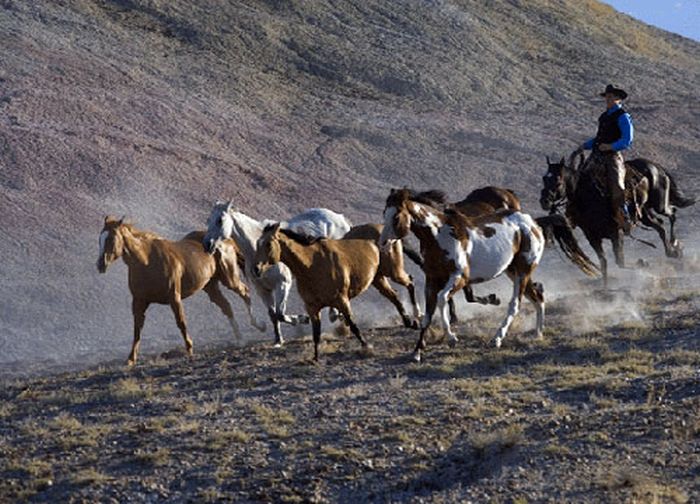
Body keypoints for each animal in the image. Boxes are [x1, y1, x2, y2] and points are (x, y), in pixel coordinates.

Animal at [95, 217, 254, 366]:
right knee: (226, 306)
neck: (147, 262)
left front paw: (189, 349)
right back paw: (240, 339)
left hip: (229, 279)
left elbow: (181, 322)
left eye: (110, 238)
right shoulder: (139, 301)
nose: (100, 265)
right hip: (210, 286)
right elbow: (137, 328)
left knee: (245, 293)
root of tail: (226, 240)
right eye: (100, 238)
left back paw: (256, 325)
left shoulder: (174, 297)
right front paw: (130, 359)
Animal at [205, 201, 352, 346]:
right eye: (208, 220)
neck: (256, 250)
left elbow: (280, 313)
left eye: (220, 220)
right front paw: (278, 339)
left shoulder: (282, 284)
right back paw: (335, 315)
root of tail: (341, 219)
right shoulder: (263, 290)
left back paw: (337, 316)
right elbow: (273, 314)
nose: (207, 244)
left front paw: (302, 319)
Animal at [254, 222, 380, 360]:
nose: (256, 269)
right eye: (258, 243)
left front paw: (367, 347)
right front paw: (315, 358)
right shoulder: (312, 307)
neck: (312, 266)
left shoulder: (342, 300)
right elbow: (316, 334)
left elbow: (354, 326)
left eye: (268, 244)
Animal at [378, 190, 548, 362]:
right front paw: (417, 352)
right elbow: (427, 315)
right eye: (384, 213)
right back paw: (537, 333)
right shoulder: (431, 280)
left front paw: (452, 338)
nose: (382, 244)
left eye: (396, 216)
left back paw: (497, 339)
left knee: (515, 304)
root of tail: (532, 224)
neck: (440, 235)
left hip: (523, 272)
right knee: (537, 296)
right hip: (513, 271)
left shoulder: (460, 277)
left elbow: (442, 299)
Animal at [540, 154, 692, 288]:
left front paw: (643, 263)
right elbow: (603, 262)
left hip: (659, 204)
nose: (544, 201)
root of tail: (655, 166)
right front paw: (605, 287)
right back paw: (672, 251)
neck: (590, 197)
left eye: (558, 181)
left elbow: (620, 261)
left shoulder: (616, 233)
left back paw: (676, 245)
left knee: (672, 214)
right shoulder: (592, 237)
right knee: (660, 226)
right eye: (544, 179)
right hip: (644, 214)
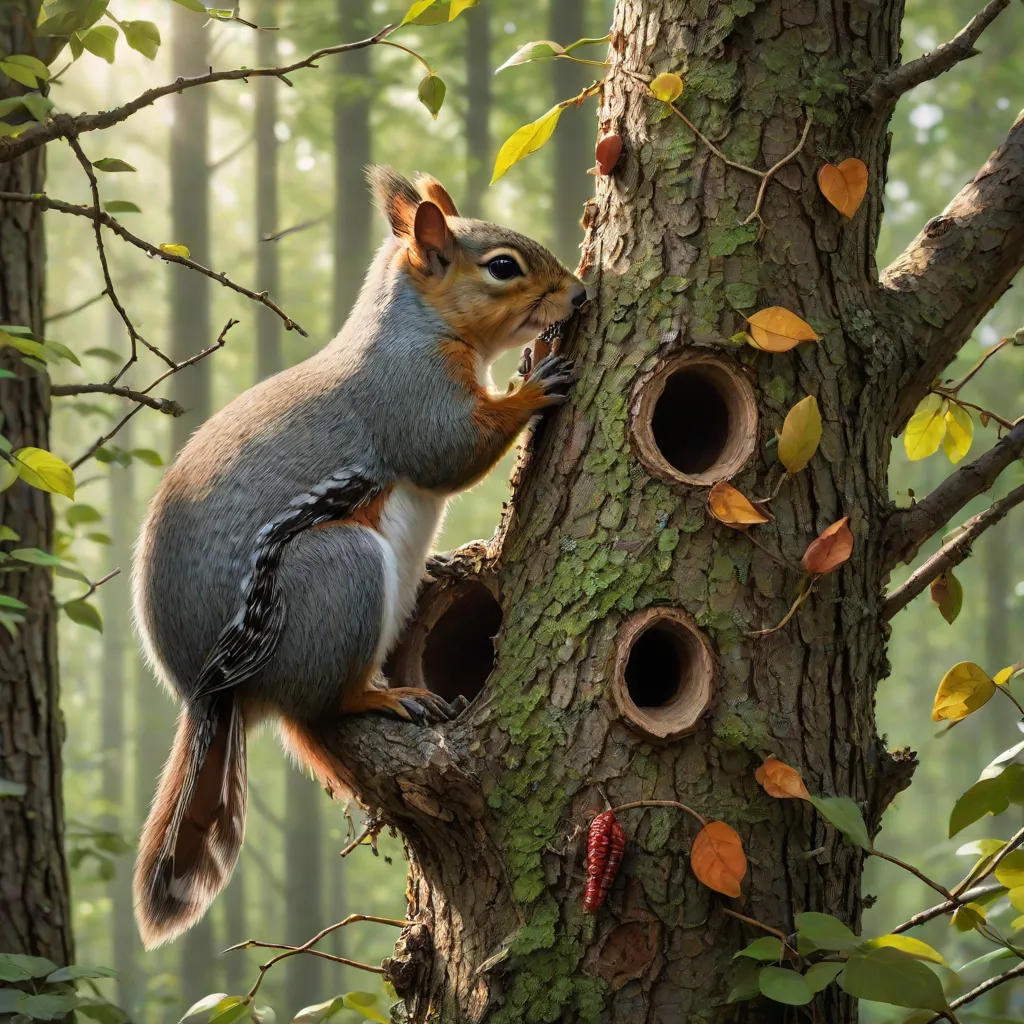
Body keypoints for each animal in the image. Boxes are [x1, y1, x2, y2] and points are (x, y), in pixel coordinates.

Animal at [131, 166, 585, 949]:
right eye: (503, 267)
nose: (580, 292)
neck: (416, 325)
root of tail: (206, 690)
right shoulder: (409, 397)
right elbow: (450, 449)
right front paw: (530, 388)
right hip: (337, 574)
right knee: (330, 699)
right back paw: (388, 694)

------------------------------------------------------------

What you have to do: Only the span from the line with "right eye: (503, 267)" through the final line of the records goes in the output, each line unchanged.

Answer below:
right eye: (503, 267)
nose: (580, 292)
neck: (416, 325)
root of tail: (206, 690)
right shoulder: (409, 397)
right elbow: (450, 449)
right front paw: (530, 388)
right hip: (337, 574)
right knee: (330, 699)
right back paw: (388, 694)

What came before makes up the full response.